M 04.04 Rechte salonfähig gemacht

Das Konzept der “akzeptierenden Jugendarbeit“ wurde von Professor Franz Josef Krafeld zu Beginn der 90er Jahre an der Universität Bremen entwickelt. Es knüpft an die mit Hooligans und Drogensüchtigen praktizierte “aufsuchende Streetwork“ an. Das heißt, der Sozialarbeiter geht mit einem “niedrig-schwelligen Angebot“ auf seine Klientel zu und tritt gegebenfalls sogar als Lobbyist dieser Randgruppe in der lokalen Politik auf.
Unmittelbares Ziel ist es, rechte Jugendliche von Gewaltanwendung und Straftaten abzuhalten. Mittelfristig wird eine Reintegration dieser - als von der Gesellschaft ausgestoßen begriffenen - Menschen angestrebt. Dieser Ansatz ist oftmals von der Vorstellung des “Modernisierungsverlierers“ geleitet.
Übertragen auf Rechtsradikale und Cliquen im rechten Umfeld ist dieses Konzept nicht unumstritten. Es besteht die Gefahr, der rechten Szene überhaupt erst Freiräume und eine Rekrutierungsbasis zu verschaffen, indem etwa Nazi-Kellerbands Übungsräume erhalten und rechte Skinheads ein Jugendzentrum bekommen.
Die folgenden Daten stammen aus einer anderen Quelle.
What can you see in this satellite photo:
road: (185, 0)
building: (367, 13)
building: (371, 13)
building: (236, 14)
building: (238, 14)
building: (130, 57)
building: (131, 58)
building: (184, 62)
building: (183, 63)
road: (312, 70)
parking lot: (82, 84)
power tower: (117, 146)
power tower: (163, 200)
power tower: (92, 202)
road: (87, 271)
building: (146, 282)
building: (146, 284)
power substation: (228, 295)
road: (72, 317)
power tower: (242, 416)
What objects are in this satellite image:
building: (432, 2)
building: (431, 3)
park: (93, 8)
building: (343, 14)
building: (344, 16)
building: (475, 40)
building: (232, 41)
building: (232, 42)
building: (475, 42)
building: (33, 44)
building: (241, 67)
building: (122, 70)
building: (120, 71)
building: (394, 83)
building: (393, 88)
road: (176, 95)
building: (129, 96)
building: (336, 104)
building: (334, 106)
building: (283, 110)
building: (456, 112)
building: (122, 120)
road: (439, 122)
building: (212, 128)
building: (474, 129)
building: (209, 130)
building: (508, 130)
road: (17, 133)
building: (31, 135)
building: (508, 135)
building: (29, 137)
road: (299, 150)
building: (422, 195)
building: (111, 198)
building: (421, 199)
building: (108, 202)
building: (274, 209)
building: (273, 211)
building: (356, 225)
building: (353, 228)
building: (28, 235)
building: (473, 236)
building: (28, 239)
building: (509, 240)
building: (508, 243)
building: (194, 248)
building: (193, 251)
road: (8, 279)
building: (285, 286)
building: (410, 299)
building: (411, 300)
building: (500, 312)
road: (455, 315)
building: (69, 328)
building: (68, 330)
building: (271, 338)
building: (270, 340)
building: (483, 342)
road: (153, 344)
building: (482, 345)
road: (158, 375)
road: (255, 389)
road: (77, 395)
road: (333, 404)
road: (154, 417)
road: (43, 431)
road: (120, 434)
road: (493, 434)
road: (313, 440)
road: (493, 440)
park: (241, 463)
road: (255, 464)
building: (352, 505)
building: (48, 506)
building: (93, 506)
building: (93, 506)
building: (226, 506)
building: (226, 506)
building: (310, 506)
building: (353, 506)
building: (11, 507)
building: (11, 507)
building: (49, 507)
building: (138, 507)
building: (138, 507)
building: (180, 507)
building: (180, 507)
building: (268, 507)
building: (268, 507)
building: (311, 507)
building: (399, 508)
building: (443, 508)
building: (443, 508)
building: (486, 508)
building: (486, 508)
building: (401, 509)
Es soll vorgekommen sein, dass Sozialarbeiter für ein Kameradschaftstreffen ihrer Klientel den Bus angemietet haben oder qua Beruf dafür sorgen, dass Rechten in den lokalen Verteilungskämpfen von den zuständigen Gremien mehr Mittel zugestanden werden - zuungunsten nicht auffällig gewordener Jugendlicher.
Projekte im Rahmen der akzeptierenden Jugendarbeit können also dazu beitragen, die Existenz einer rechten Jugendbewegung überhaupt erst zu sichern und diese durch die Protektion der Sozialarbeit salonfähig zu machen. Durchschlagende Erfolge in dem Sinn, dass das Umfeld des organisierten Rechtsradikalismus nachhaltig geschwächt wurde, kann der “akzeptierende“ Ansatz genauso viel oder besser genauso wenig nachweisen, wie konkurrierende Ansätze der Sozialarbeit.
Es kommt darauf an, von welcher interessierten Warte die Interpretation erfolgt. Wohlfahrtsverbände und freie Träger der Sozialarbeit, die diesen Ansatz praktizieren, müssen schon im Sinne des eigenen sozialarbeiterischen Arbeitsplatzerhalts eine Erfolgsbilanz vorweisen und können auch entsprechende Befürworter im Wissenschaftsbereich mobilisieren. Aus der Antifa-Szene wird dagegen der Vorwurf erhoben, dass “akzeptierende“ sozialarbeiterische Betreuung von Jungnazis nicht den “Faschismus im Kopf“ bekämpft, sondern ihn bestenfalls in ruhigere Kanäle umlenkt. Wenn akzeptierende Gewaltarbeit diesbezüglich punktuell erfolgreich ist, so bedeutet dies faktisch oftmals nicht mehr, als den gewaltbereiten Skin zum normalen Stammtischfaschisten zu bekehren, der sein Kreuzchen bei Reps, DVU oder NPD macht, aber nicht mehr “Zecken klatschen“ geht. Die Frage ist, inwieweit diese Art der Integration als Erfolg zu sehen ist.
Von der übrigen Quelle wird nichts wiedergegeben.